* Exercise details:
Can you repeat every item below word for word, leaving out the pictures?

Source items
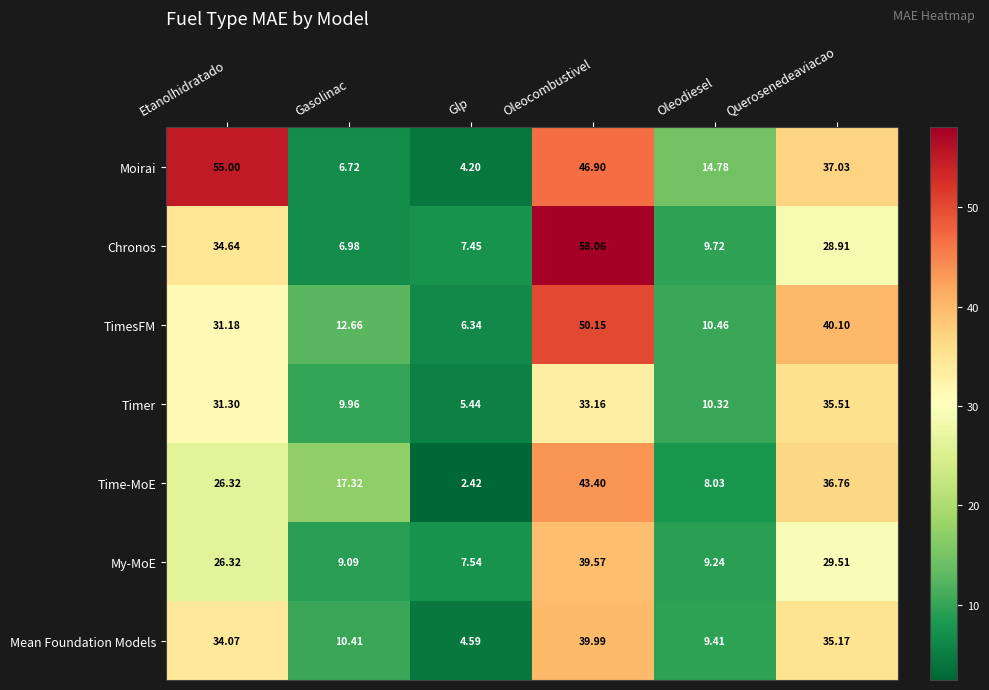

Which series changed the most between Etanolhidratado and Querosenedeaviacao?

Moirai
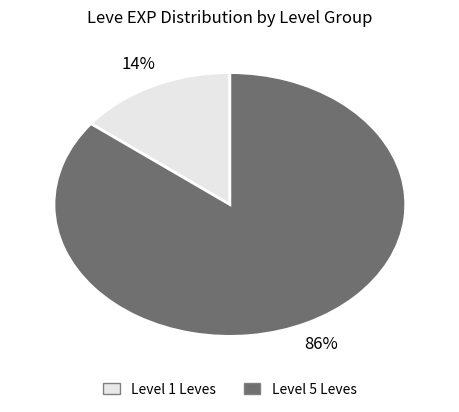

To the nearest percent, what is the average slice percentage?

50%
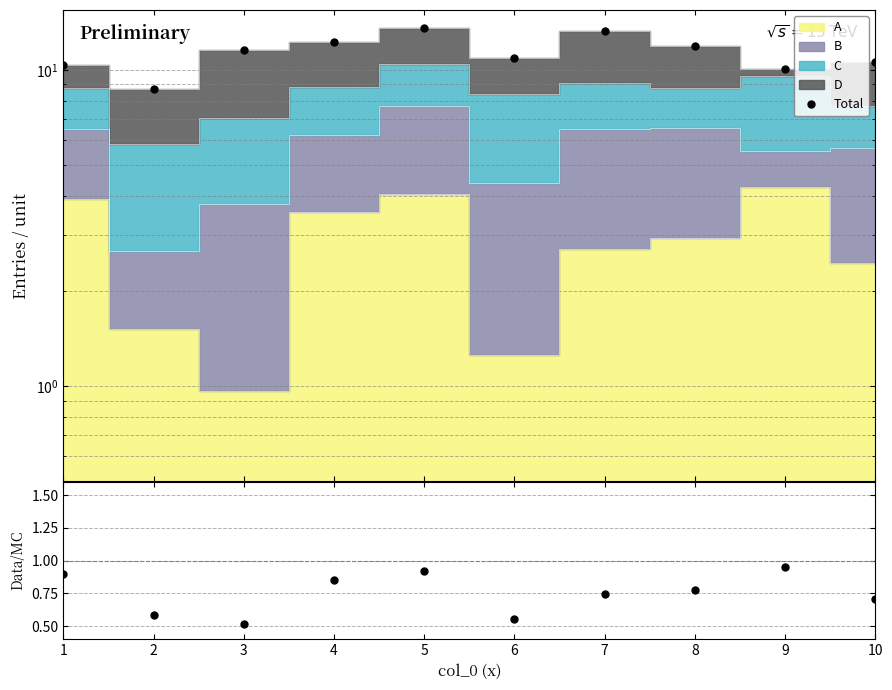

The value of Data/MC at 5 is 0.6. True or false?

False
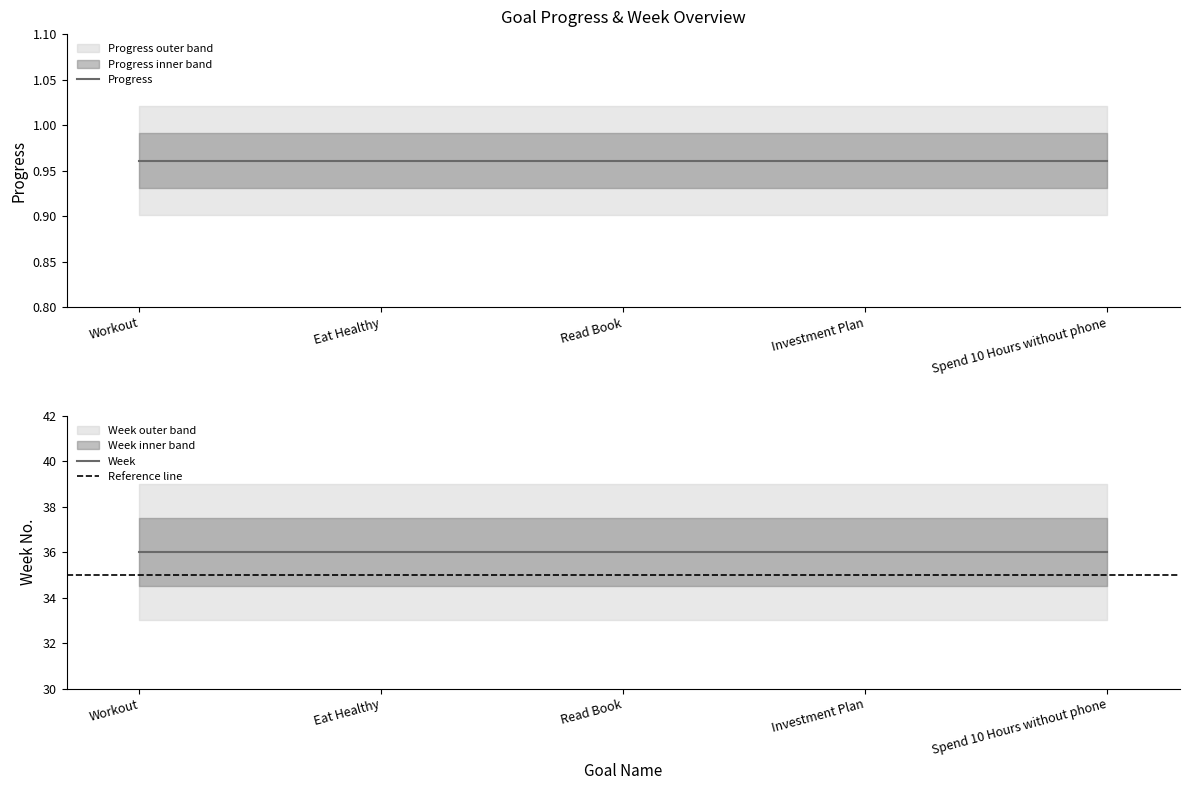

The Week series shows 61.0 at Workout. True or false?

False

* Solution to this exercise:
Which series changed the most between Etanolhidratado and Querosenedeaviacao?

Moirai

To the nearest percent, what is the average slice percentage?

50%

The value of Data/MC at 5 is 0.6. True or false?

False

The Week series shows 61.0 at Workout. True or false?

False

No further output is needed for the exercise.